> _TASK TO CARRY OUT_: Reproduce all of the following data line for line, keeping every character unchanged.

========

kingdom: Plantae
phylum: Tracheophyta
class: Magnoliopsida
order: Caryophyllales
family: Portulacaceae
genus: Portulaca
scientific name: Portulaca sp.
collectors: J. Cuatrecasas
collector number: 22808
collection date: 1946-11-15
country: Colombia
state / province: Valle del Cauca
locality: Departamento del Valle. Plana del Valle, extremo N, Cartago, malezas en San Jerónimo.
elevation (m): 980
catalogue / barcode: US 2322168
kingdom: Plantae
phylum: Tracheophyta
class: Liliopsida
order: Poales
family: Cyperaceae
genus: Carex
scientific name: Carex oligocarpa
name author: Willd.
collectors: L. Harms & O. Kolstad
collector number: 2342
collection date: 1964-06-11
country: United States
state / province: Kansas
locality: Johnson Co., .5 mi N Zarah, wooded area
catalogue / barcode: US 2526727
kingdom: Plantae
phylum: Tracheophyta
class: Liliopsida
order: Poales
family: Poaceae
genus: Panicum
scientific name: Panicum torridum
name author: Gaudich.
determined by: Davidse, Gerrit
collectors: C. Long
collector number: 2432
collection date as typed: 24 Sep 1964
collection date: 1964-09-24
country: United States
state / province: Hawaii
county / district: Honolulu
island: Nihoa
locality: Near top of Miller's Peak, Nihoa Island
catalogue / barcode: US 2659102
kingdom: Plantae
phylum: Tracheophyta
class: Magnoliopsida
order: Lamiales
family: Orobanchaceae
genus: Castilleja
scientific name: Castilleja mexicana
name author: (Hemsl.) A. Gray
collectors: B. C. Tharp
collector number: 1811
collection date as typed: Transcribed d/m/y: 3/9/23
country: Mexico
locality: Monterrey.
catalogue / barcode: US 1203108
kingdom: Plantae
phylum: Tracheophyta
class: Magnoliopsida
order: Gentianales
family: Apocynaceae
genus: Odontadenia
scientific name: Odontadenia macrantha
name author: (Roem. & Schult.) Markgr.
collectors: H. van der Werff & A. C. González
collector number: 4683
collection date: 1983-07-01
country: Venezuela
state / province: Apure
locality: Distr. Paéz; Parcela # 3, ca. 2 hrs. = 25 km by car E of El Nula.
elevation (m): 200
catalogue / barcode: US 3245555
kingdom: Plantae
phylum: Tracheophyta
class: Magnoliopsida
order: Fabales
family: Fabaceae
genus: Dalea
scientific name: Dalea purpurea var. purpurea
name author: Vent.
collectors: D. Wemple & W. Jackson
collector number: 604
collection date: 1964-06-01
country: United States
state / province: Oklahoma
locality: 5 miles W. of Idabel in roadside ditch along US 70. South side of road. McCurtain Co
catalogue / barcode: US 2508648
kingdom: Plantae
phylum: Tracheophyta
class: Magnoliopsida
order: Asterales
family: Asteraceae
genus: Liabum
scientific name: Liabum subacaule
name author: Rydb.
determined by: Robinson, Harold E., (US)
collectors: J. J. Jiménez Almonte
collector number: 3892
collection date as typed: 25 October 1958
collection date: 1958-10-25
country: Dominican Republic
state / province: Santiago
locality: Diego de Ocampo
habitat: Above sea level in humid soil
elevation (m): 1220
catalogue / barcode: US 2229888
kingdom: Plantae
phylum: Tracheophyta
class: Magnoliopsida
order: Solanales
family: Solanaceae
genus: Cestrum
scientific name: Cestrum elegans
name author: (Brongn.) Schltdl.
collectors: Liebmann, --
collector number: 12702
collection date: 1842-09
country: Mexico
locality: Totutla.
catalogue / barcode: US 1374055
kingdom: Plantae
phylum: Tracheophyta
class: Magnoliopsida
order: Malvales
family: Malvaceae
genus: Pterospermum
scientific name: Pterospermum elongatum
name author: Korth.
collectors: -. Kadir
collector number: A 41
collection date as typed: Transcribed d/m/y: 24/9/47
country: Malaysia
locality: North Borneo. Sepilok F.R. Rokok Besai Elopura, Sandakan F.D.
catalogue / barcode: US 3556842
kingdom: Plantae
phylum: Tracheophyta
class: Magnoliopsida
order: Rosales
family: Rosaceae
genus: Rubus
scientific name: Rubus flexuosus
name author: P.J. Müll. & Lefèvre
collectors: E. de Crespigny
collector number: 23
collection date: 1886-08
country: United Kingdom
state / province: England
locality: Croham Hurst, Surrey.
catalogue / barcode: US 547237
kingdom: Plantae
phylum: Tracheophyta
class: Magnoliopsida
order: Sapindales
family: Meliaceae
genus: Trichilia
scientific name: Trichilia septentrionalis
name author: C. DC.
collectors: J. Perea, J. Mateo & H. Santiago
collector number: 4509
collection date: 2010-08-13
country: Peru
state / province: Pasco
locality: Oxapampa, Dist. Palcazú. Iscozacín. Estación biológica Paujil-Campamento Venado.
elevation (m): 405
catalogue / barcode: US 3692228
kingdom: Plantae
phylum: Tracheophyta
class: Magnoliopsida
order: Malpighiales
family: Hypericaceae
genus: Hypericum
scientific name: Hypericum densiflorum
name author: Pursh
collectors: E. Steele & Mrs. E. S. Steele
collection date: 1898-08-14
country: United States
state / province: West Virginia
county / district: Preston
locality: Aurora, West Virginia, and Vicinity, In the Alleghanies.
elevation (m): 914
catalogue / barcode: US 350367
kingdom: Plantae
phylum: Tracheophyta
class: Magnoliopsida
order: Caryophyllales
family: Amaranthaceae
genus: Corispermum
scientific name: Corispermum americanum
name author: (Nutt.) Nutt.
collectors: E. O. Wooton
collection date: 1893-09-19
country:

========

> _FINISHED ANSWER_:
kingdom: Plantae
phylum: Tracheophyta
class: Magnoliopsida
order: Caryophyllales
family: Portulacaceae
genus: Portulaca
scientific name: Portulaca sp.
collectors: J. Cuatrecasas
collector number: 22808
collection date: 1946-11-15
country: Colombia
state / province: Valle del Cauca
locality: Departamento del Valle. Plana del Valle, extremo N, Cartago, malezas en San Jerónimo.
elevation (m): 980
catalogue / barcode: US 2322168
kingdom: Plantae
phylum: Tracheophyta
class: Liliopsida
order: Poales
family: Cyperaceae
genus: Carex
scientific name: Carex oligocarpa
name author: Willd.
collectors: L. Harms & O. Kolstad
collector number: 2342
collection date: 1964-06-11
country: United States
state / province: Kansas
locality: Johnson Co., .5 mi N Zarah, wooded area
catalogue / barcode: US 2526727
kingdom: Plantae
phylum: Tracheophyta
class: Liliopsida
order: Poales
family: Poaceae
genus: Panicum
scientific name: Panicum torridum
name author: Gaudich.
determined by: Davidse, Gerrit
collectors: C. Long
collector number: 2432
collection date as typed: 24 Sep 1964
collection date: 1964-09-24
country: United States
state / province: Hawaii
county / district: Honolulu
island: Nihoa
locality: Near top of Miller's Peak, Nihoa Island
catalogue / barcode: US 2659102
kingdom: Plantae
phylum: Tracheophyta
class: Magnoliopsida
order: Lamiales
family: Orobanchaceae
genus: Castilleja
scientific name: Castilleja mexicana
name author: (Hemsl.) A. Gray
collectors: B. C. Tharp
collector number: 1811
collection date as typed: Transcribed d/m/y: 3/9/23
country: Mexico
locality: Monterrey.
catalogue / barcode: US 1203108
kingdom: Plantae
phylum: Tracheophyta
class: Magnoliopsida
order: Gentianales
family: Apocynaceae
genus: Odontadenia
scientific name: Odontadenia macrantha
name author: (Roem. & Schult.) Markgr.
collectors: H. van der Werff & A. C. González
collector number: 4683
collection date: 1983-07-01
country: Venezuela
state / province: Apure
locality: Distr. Paéz; Parcela # 3, ca. 2 hrs. = 25 km by car E of El Nula.
elevation (m): 200
catalogue / barcode: US 3245555
kingdom: Plantae
phylum: Tracheophyta
class: Magnoliopsida
order: Fabales
family: Fabaceae
genus: Dalea
scientific name: Dalea purpurea var. purpurea
name author: Vent.
collectors: D. Wemple & W. Jackson
collector number: 604
collection date: 1964-06-01
country: United States
state / province: Oklahoma
locality: 5 miles W. of Idabel in roadside ditch along US 70. South side of road. McCurtain Co
catalogue / barcode: US 2508648
kingdom: Plantae
phylum: Tracheophyta
class: Magnoliopsida
order: Asterales
family: Asteraceae
genus: Liabum
scientific name: Liabum subacaule
name author: Rydb.
determined by: Robinson, Harold E., (US)
collectors: J. J. Jiménez Almonte
collector number: 3892
collection date as typed: 25 October 1958
collection date: 1958-10-25
country: Dominican Republic
state / province: Santiago
locality: Diego de Ocampo
habitat: Above sea level in humid soil
elevation (m): 1220
catalogue / barcode: US 2229888
kingdom: Plantae
phylum: Tracheophyta
class: Magnoliopsida
order: Solanales
family: Solanaceae
genus: Cestrum
scientific name: Cestrum elegans
name author: (Brongn.) Schltdl.
collectors: Liebmann, --
collector number: 12702
collection date: 1842-09
country: Mexico
locality: Totutla.
catalogue / barcode: US 1374055
kingdom: Plantae
phylum: Tracheophyta
class: Magnoliopsida
order: Malvales
family: Malvaceae
genus: Pterospermum
scientific name: Pterospermum elongatum
name author: Korth.
collectors: -. Kadir
collector number: A 41
collection date as typed: Transcribed d/m/y: 24/9/47
country: Malaysia
locality: North Borneo. Sepilok F.R. Rokok Besai Elopura, Sandakan F.D.
catalogue / barcode: US 3556842
kingdom: Plantae
phylum: Tracheophyta
class: Magnoliopsida
order: Rosales
family: Rosaceae
genus: Rubus
scientific name: Rubus flexuosus
name author: P.J. Müll. & Lefèvre
collectors: E. de Crespigny
collector number: 23
collection date: 1886-08
country: United Kingdom
state / province: England
locality: Croham Hurst, Surrey.
catalogue / barcode: US 547237
kingdom: Plantae
phylum: Tracheophyta
class: Magnoliopsida
order: Sapindales
family: Meliaceae
genus: Trichilia
scientific name: Trichilia septentrionalis
name author: C. DC.
collectors: J. Perea, J. Mateo & H. Santiago
collector number: 4509
collection date: 2010-08-13
country: Peru
state / province: Pasco
locality: Oxapampa, Dist. Palcazú. Iscozacín. Estación biológica Paujil-Campamento Venado.
elevation (m): 405
catalogue / barcode: US 3692228
kingdom: Plantae
phylum: Tracheophyta
class: Magnoliopsida
order: Malpighiales
family: Hypericaceae
genus: Hypericum
scientific name: Hypericum densiflorum
name author: Pursh
collectors: E. Steele & Mrs. E. S. Steele
collection date: 1898-08-14
country: United States
state / province: West Virginia
county / district: Preston
locality: Aurora, West Virginia, and Vicinity, In the Alleghanies.
elevation (m): 914
catalogue / barcode: US 350367
kingdom: Plantae
phylum: Tracheophyta
class: Magnoliopsida
order: Caryophyllales
family: Amaranthaceae
genus: Corispermum
scientific name: Corispermum americanum
name author: (Nutt.) Nutt.
collectors: E. O. Wooton
collection date: 1893-09-19
country:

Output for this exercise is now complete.